Я хотел было поехать прямо домой, но братья и сестры решили, что мое появление будет слишком большим потрясением для нашего отца. Он не очень хорошо себя чувствовал — сильные переживания были не для него. Наша мать лежала в больнице. Она не знала о моем освобождении, но Мелвин и остальные подумали, что она справится с этим известием лучше отца. Однако прежде чем увидится с матерью, я зашел к одному другу, сменил тюремную одежду и отправился на пресс-конференцию в офис Чарльза Гэрри. Эта пресс-конференция отличалась от всех остальных. Сюда пришло много участвовавших в движении людей, которые стали мне по-настоящему близки за долгие месяцы тюрьмы. Поэтому эта пресс-конференция напоминала все что угодно, но не прохладные встречи, которые у меня случаются с представителями обычных средств массовой информации. Стоило мне начать отвечать на какой-нибудь вопрос, как я внезапно понимал, что с человеком, задавшим вопрос, я бы хотел потолковать лично. В тот день это ощущение не отпускало меня. На пресс-конференции присутствовали и журналисты, работавшие на Истеблишмент, но девяносто процентов гостей представляли альтернативную прессу. На пресс-конференции я предложил бойцов нашей партии Фронту национального освобождения Народной республики Вьетнам.
После пресс-конференции я направился в больницу повидать мать. Произошло счастливое воссоединение матери и сына. Позже, когда я встретился с отцом, он был растроган до глубины души и рыдал. Отец сказал, что он уже и не надеялся прожить так долго, чтобы увидеть меня на свободе.
Первые несколько дней после освобождения я не переставал удивляться тому, что вновь обрел реальность — и в отношении себя, и в отношении окружающего мира, в отношении всего, что со мной происходило. Я действительно забыл, что это такое — жить на свободе.
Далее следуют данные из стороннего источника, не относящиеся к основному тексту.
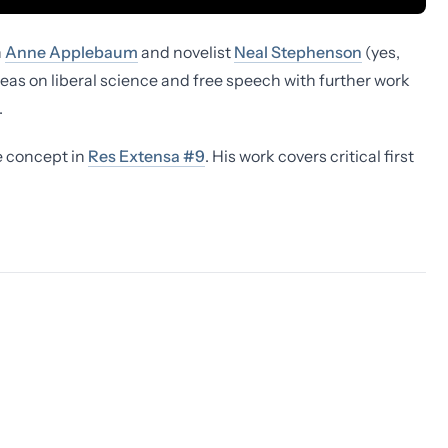
n
Anne Applebaum
and novelist
Neal Stephenson
(yes,
deas on liberal science and free speech with further work
.
e concept in
Res Extensa #9
. His work covers critical first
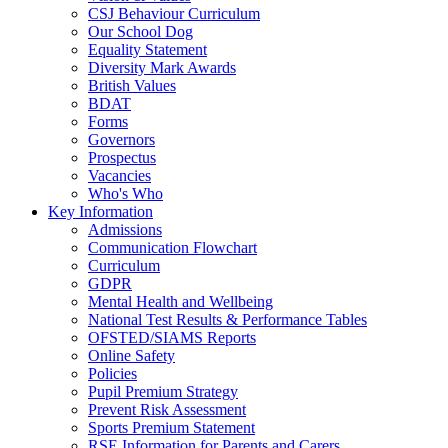
CSJ Behaviour Curriculum
Our School Dog
Equality Statement
Diversity Mark Awards
British Values
BDAT
Forms
Governors
Prospectus
Vacancies
Who's Who
Key Information
Admissions
Communication Flowchart
Curriculum
GDPR
Mental Health and Wellbeing
National Test Results & Performance Tables
OFSTED/SIAMS Reports
Online Safety
Policies
Pupil Premium Strategy
Prevent Risk Assessment
Sports Premium Statement
RSE Information for Parents and Carers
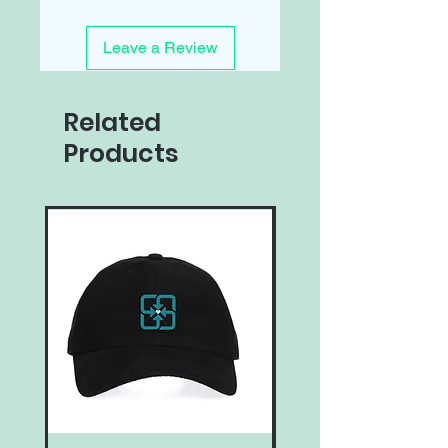
Leave a Review
Related
Products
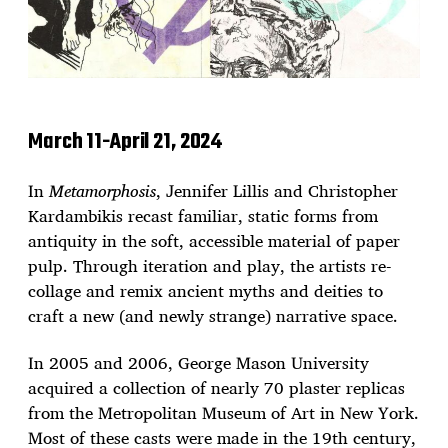
March 11-April 21, 2024
In
Metamorphosis
, Jennifer Lillis and Christopher
Kardambikis recast familiar, static forms from
antiquity in the soft, accessible material of paper
pulp. Through iteration and play, the artists re-
collage and remix ancient myths and deities to
craft a new (and newly strange) narrative space.
In 2005 and 2006, George Mason University
acquired a collection of nearly 70 plaster replicas
from the Metropolitan Museum of Art in New York.
Most of these casts were made in the 19th century,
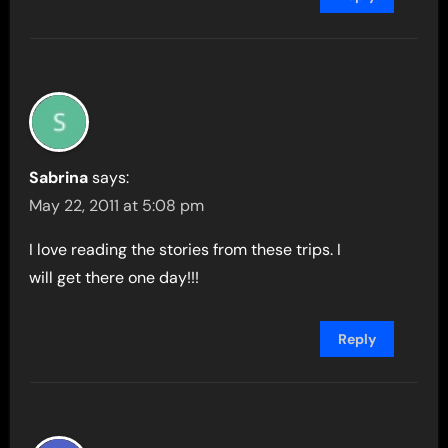
Sabrina
says:
May 22, 2011 at 5:08 pm
I love reading the stories from these trips. I
will get there one day!!!
Reply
Я был вынужден заново развивать свои прежние рефлексы, чтобы не вздрагивать и не чувствовать недоумение при виде каких-то вещей. Люди, никогда не сидевшие в тюрьме, не осознают, что их поведение — это, по большей части, ответ на внешнее воздействие, причем этот ответ не контролируется сознанием. Люди инстинктивно реагируют адекватно на те или иные вещи, поскольку они привыкли к ним. Социальное воздействие и социальные факторы не ошарашивают их.
Несколько лет я был отрезан от внешнего мира. Поэтому сначала жизнь показалась мне резкой и порывистой, начисто лишенной какой-либо синхронности. От всех этих звуков, движений, разноцветья, сваливавшихся на меня одновременно, — телевизор, телефон, радио, разговаривающие люди, которые ходят тут и там, звонки в дверь и телефонные звонки — от всего этого голова шла кругом. Обычная жизнь казалась мне лихорадочной и хаотичной и абсолютно подавляющей. Мне даже пришлось выяснять, что есть и в каком часу отправляться спать. В тюрьме все это решалось за меня.
Прогулка по улицам стала для меня неописуемым переживанием, самым интимным из всех тех, что я ощутил, оказавшись на свободе. Кругом были люди, он узнавали меня, приветственно махали мне руками. Я навещал людей по всей общине. Многие из них удивлялись, так как они не ожидали меня увидеть живьем на улице после выхода из тюрьмы, разве что на экране телевизора или в Голливуде. Но я твердо решил вернуться к ним и быть среди них. Я ездил по Окленду, ездил в Беркли, Ричмонд и Сан-Франциско. Я ходил по Седьмой-стрит, Сакраменто-авеню, Портреро-хилл, Хантерс-поинт, Ричмонду, Северному Ричмонду, Западному Окленду, Пералта-стрит, Кипарисовой улице, Восточному Окленду и Парчестер-вилладж. Я заглянул в несколько баров, где набрал немало людей для нашей партии. И где бы я ни появлялся, реакция везде была одна и та же: люди недоумевали, почему я к ним вернулся. Я объяснял, что из тюрьмы меня вытащили не журналисты и не телевизионные камеры, народ освободил меня, и я пришел поблагодарить его и остаться с ним.
В церкви Св. Августина, где служил Отец Эрл Нейл, я поговорил с его прихожанами. Здесь меня тоже ждал теплый прием. Отец Нейл — это молодой чернокожий священник епископальной церкви. Он помогает общине и сотрудничает с «Черными пантерами» с момента своего приезда в Окленд. Мы считаем его своим священником. В начале 1960-х годов он участвовал в правозащитных акциях в Миссисипи, так что он не понаслышке знает о жестокости и насилии. Во время моего судебного процесса он часто приходил в зал суда поддержать меня.